You get a note from a critique partner or editor friend that says, “Cut this filter.”
And you are like, Huh? What?
What’s a filter?
Filters are stuff you write that takes us out of the Main Character’s head for a nanosecond. Usually they aren’t needed. You don’t say to yourself, “I notice it’s raining.” It just rains.
When I came out of the store, I noticed it was raining.
When I came out of the store, the rain was coming down in sheets.
“I noticed” is the filter. We – the readers – are “I.” We notice whatever the MC notices, feels what she feels, etc. Saying I noticed in a story is like narrating to yourself in real life. Vagrants on New York City street corners do that, not your character.
Your story is more reader-centric and immersing without as many filters.
Some are okay; most can go – and improve the reading experience.

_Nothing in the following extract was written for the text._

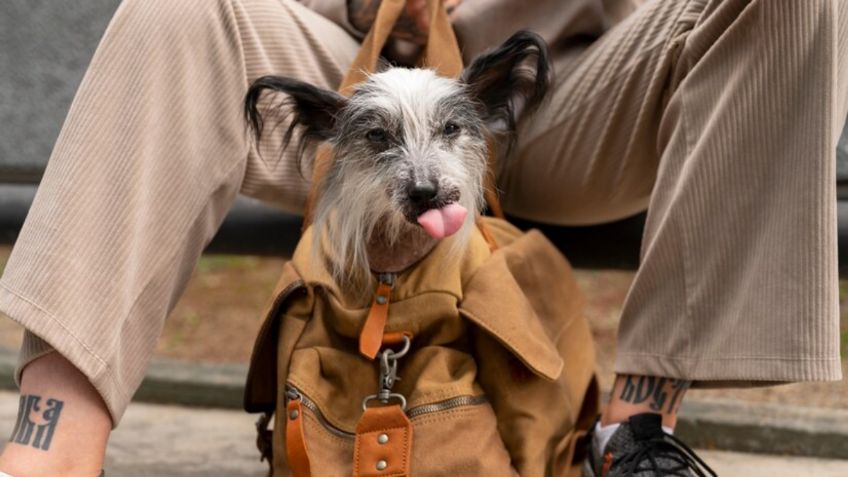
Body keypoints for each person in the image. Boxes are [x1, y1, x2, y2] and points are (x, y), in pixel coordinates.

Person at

It’s no big deal that you have a lot in a first or even second draft, but it’s worth learning what they are and spotting them, and coming up with ways to change them out. Next book, you’ll use a lot fewer – BUT if you need them to get the first draft out of your head and onto the page, fine.
Just make some to-do lists, so you can get the story down and THEN go back and fix it up.
Filter words to cut.
Adverbs to cut (as many as possible).
Dialogue tags (as many as possible).
Crutch words (Yeah, when you cut those tags, you used the same three words as replacements. Now you have another task to do. You’re welcome.)
How to not go insane doing all this: When you finish the first draft of a book, take a month off from it. Seriously. A whole month where you don’t even peek at your writing baby. If you peek, the 30-day timer starts over.
Then go through – a little each day – and take the list items out. If you waited a month, you’ll see LOTS of places to tweak the story and make it tighter. Stuff you’d never have seen if you didn’t let it rest for a month.